Collected data:
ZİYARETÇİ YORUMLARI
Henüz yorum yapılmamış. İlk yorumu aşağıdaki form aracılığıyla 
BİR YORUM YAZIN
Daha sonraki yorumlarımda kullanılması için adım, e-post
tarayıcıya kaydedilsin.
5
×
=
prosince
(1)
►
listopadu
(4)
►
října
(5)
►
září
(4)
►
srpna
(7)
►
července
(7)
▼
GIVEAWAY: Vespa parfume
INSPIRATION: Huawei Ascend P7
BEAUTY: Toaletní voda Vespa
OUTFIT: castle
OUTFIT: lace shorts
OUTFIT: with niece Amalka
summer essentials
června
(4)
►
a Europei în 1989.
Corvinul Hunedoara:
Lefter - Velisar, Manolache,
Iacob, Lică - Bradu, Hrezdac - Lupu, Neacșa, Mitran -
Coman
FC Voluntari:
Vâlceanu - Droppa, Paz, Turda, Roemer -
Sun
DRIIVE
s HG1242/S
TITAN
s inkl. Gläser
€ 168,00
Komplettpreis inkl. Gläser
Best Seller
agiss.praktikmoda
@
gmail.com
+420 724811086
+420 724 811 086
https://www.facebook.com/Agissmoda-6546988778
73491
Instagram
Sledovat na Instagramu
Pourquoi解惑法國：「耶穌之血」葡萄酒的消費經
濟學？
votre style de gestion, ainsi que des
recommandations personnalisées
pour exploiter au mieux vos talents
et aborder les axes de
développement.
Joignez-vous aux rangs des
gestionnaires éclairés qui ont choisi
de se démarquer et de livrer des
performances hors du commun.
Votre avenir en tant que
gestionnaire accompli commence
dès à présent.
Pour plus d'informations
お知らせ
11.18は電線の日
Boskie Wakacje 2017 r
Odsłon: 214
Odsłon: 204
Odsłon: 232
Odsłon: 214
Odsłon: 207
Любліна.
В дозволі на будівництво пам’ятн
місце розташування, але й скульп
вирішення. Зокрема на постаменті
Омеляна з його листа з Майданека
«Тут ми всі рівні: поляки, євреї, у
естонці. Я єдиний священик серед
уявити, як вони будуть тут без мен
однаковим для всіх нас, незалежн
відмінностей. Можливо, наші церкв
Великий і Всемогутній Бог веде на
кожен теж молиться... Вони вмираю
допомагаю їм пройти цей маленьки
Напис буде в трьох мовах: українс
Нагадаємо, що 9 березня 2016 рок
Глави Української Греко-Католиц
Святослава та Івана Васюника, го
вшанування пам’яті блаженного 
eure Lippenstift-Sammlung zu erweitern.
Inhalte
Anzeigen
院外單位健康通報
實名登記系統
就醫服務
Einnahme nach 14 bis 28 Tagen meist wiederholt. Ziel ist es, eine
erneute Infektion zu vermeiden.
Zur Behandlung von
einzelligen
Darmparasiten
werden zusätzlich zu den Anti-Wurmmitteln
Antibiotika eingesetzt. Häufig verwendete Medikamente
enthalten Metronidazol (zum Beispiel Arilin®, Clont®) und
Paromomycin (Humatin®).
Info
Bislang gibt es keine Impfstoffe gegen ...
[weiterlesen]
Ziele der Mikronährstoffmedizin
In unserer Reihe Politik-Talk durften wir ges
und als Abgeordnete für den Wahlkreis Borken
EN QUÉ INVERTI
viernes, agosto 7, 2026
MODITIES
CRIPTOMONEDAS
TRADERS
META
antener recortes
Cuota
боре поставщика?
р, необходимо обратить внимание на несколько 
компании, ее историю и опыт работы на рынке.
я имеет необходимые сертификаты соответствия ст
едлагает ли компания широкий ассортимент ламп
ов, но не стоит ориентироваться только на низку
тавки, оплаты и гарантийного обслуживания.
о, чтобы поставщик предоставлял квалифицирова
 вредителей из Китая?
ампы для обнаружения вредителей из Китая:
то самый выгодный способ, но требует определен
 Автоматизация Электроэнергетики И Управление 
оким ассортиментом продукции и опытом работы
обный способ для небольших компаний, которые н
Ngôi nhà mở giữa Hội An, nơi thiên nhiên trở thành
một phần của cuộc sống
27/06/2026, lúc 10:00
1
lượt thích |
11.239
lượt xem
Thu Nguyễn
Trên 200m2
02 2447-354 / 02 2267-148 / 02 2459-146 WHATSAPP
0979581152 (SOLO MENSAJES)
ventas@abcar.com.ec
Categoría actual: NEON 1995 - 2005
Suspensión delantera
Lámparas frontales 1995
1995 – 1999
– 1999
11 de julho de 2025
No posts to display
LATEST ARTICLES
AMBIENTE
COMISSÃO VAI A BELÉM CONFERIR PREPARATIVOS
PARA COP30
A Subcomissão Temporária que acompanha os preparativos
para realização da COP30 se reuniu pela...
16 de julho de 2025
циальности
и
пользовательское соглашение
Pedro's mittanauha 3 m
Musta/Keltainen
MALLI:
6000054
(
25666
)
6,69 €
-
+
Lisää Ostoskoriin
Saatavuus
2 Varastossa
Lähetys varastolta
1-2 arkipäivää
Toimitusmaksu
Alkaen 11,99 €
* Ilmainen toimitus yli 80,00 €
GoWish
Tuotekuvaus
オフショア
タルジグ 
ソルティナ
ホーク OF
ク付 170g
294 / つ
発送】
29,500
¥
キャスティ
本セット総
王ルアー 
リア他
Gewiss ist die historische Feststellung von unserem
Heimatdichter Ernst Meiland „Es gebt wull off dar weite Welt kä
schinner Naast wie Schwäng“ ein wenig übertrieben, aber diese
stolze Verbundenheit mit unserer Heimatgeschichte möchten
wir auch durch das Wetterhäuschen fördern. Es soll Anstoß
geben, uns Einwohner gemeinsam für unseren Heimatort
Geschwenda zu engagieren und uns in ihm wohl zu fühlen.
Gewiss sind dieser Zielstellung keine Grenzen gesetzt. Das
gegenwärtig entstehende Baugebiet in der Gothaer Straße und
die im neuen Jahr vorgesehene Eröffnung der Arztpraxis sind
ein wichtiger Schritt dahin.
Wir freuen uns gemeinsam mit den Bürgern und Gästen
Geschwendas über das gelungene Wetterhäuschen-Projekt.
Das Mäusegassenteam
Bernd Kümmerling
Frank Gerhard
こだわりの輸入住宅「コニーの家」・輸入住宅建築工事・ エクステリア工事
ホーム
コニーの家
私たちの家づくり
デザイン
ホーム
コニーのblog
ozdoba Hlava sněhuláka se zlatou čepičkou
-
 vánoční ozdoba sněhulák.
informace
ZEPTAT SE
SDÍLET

§ **Action item**: Copy every line of the entries above without changing anything.

§ **Answer to the problem**:
ZİYARETÇİ YORUMLARI
Henüz yorum yapılmamış. İlk yorumu aşağıdaki form aracılığıyla 
BİR YORUM YAZIN
Daha sonraki yorumlarımda kullanılması için adım, e-post
tarayıcıya kaydedilsin.
5
×
=
prosince
(1)
►
listopadu
(4)
►
října
(5)
►
září
(4)
►
srpna
(7)
►
července
(7)
▼
GIVEAWAY: Vespa parfume
INSPIRATION: Huawei Ascend P7
BEAUTY: Toaletní voda Vespa
OUTFIT: castle
OUTFIT: lace shorts
OUTFIT: with niece Amalka
summer essentials
června
(4)
►
a Europei în 1989.
Corvinul Hunedoara:
Lefter - Velisar, Manolache,
Iacob, Lică - Bradu, Hrezdac - Lupu, Neacșa, Mitran -
Coman
FC Voluntari:
Vâlceanu - Droppa, Paz, Turda, Roemer -
Sun
DRIIVE
s HG1242/S
TITAN
s inkl. Gläser
€ 168,00
Komplettpreis inkl. Gläser
Best Seller
agiss.praktikmoda
@
gmail.com
+420 724811086
+420 724 811 086
https://www.facebook.com/Agissmoda-6546988778
73491
Instagram
Sledovat na Instagramu
Pourquoi解惑法國：「耶穌之血」葡萄酒的消費經
濟學？
votre style de gestion, ainsi que des
recommandations personnalisées
pour exploiter au mieux vos talents
et aborder les axes de
développement.
Joignez-vous aux rangs des
gestionnaires éclairés qui ont choisi
de se démarquer et de livrer des
performances hors du commun.
Votre avenir en tant que
gestionnaire accompli commence
dès à présent.
Pour plus d'informations
お知らせ
11.18は電線の日
Boskie Wakacje 2017 r
Odsłon: 214
Odsłon: 204
Odsłon: 232
Odsłon: 214
Odsłon: 207
Любліна.
В дозволі на будівництво пам’ятн
місце розташування, але й скульп
вирішення. Зокрема на постаменті
Омеляна з його листа з Майданека
«Тут ми всі рівні: поляки, євреї, у
естонці. Я єдиний священик серед
уявити, як вони будуть тут без мен
однаковим для всіх нас, незалежн
відмінностей. Можливо, наші церкв
Великий і Всемогутній Бог веде на
кожен теж молиться... Вони вмираю
допомагаю їм пройти цей маленьки
Напис буде в трьох мовах: українс
Нагадаємо, що 9 березня 2016 рок
Глави Української Греко-Католиц
Святослава та Івана Васюника, го
вшанування пам’яті блаженного 
eure Lippenstift-Sammlung zu erweitern.
Inhalte
Anzeigen
院外單位健康通報
實名登記系統
就醫服務
Einnahme nach 14 bis 28 Tagen meist wiederholt. Ziel ist es, eine
erneute Infektion zu vermeiden.
Zur Behandlung von
einzelligen
Darmparasiten
werden zusätzlich zu den Anti-Wurmmitteln
Antibiotika eingesetzt. Häufig verwendete Medikamente
enthalten Metronidazol (zum Beispiel Arilin®, Clont®) und
Paromomycin (Humatin®).
Info
Bislang gibt es keine Impfstoffe gegen ...
[weiterlesen]
Ziele der Mikronährstoffmedizin
In unserer Reihe Politik-Talk durften wir ges
und als Abgeordnete für den Wahlkreis Borken
EN QUÉ INVERTI
viernes, agosto 7, 2026
MODITIES
CRIPTOMONEDAS
TRADERS
META
antener recortes
Cuota
боре поставщика?
р, необходимо обратить внимание на несколько 
компании, ее историю и опыт работы на рынке.
я имеет необходимые сертификаты соответствия ст
едлагает ли компания широкий ассортимент ламп
ов, но не стоит ориентироваться только на низку
тавки, оплаты и гарантийного обслуживания.
о, чтобы поставщик предоставлял квалифицирова
 вредителей из Китая?
ампы для обнаружения вредителей из Китая:
то самый выгодный способ, но требует определен
 Автоматизация Электроэнергетики И Управление 
оким ассортиментом продукции и опытом работы
обный способ для небольших компаний, которые н
Ngôi nhà mở giữa Hội An, nơi thiên nhiên trở thành
một phần của cuộc sống
27/06/2026, lúc 10:00
1
lượt thích |
11.239
lượt xem
Thu Nguyễn
Trên 200m2
02 2447-354 / 02 2267-148 / 02 2459-146 WHATSAPP
0979581152 (SOLO MENSAJES)
ventas@abcar.com.ec
Categoría actual: NEON 1995 - 2005
Suspensión delantera
Lámparas frontales 1995
1995 – 1999
– 1999
11 de julho de 2025
No posts to display
LATEST ARTICLES
AMBIENTE
COMISSÃO VAI A BELÉM CONFERIR PREPARATIVOS
PARA COP30
A Subcomissão Temporária que acompanha os preparativos
para realização da COP30 se reuniu pela...
16 de julho de 2025
циальности
и
пользовательское соглашение
Pedro's mittanauha 3 m
Musta/Keltainen
MALLI:
6000054
(
25666
)
6,69 €
-
+
Lisää Ostoskoriin
Saatavuus
2 Varastossa
Lähetys varastolta
1-2 arkipäivää
Toimitusmaksu
Alkaen 11,99 €
* Ilmainen toimitus yli 80,00 €
GoWish
Tuotekuvaus
オフショア
タルジグ 
ソルティナ
ホーク OF
ク付 170g
294 / つ
発送】
29,500
¥
キャスティ
本セット総
王ルアー 
リア他
Gewiss ist die historische Feststellung von unserem
Heimatdichter Ernst Meiland „Es gebt wull off dar weite Welt kä
schinner Naast wie Schwäng“ ein wenig übertrieben, aber diese
stolze Verbundenheit mit unserer Heimatgeschichte möchten
wir auch durch das Wetterhäuschen fördern. Es soll Anstoß
geben, uns Einwohner gemeinsam für unseren Heimatort
Geschwenda zu engagieren und uns in ihm wohl zu fühlen.
Gewiss sind dieser Zielstellung keine Grenzen gesetzt. Das
gegenwärtig entstehende Baugebiet in der Gothaer Straße und
die im neuen Jahr vorgesehene Eröffnung der Arztpraxis sind
ein wichtiger Schritt dahin.
Wir freuen uns gemeinsam mit den Bürgern und Gästen
Geschwendas über das gelungene Wetterhäuschen-Projekt.
Das Mäusegassenteam
Bernd Kümmerling
Frank Gerhard
こだわりの輸入住宅「コニーの家」・輸入住宅建築工事・ エクステリア工事
ホーム
コニーの家
私たちの家づくり
デザイン
ホーム
コニーのblog
ozdoba Hlava sněhuláka se zlatou čepičkou
-
 vánoční ozdoba sněhulák.
informace
ZEPTAT SE
SDÍLET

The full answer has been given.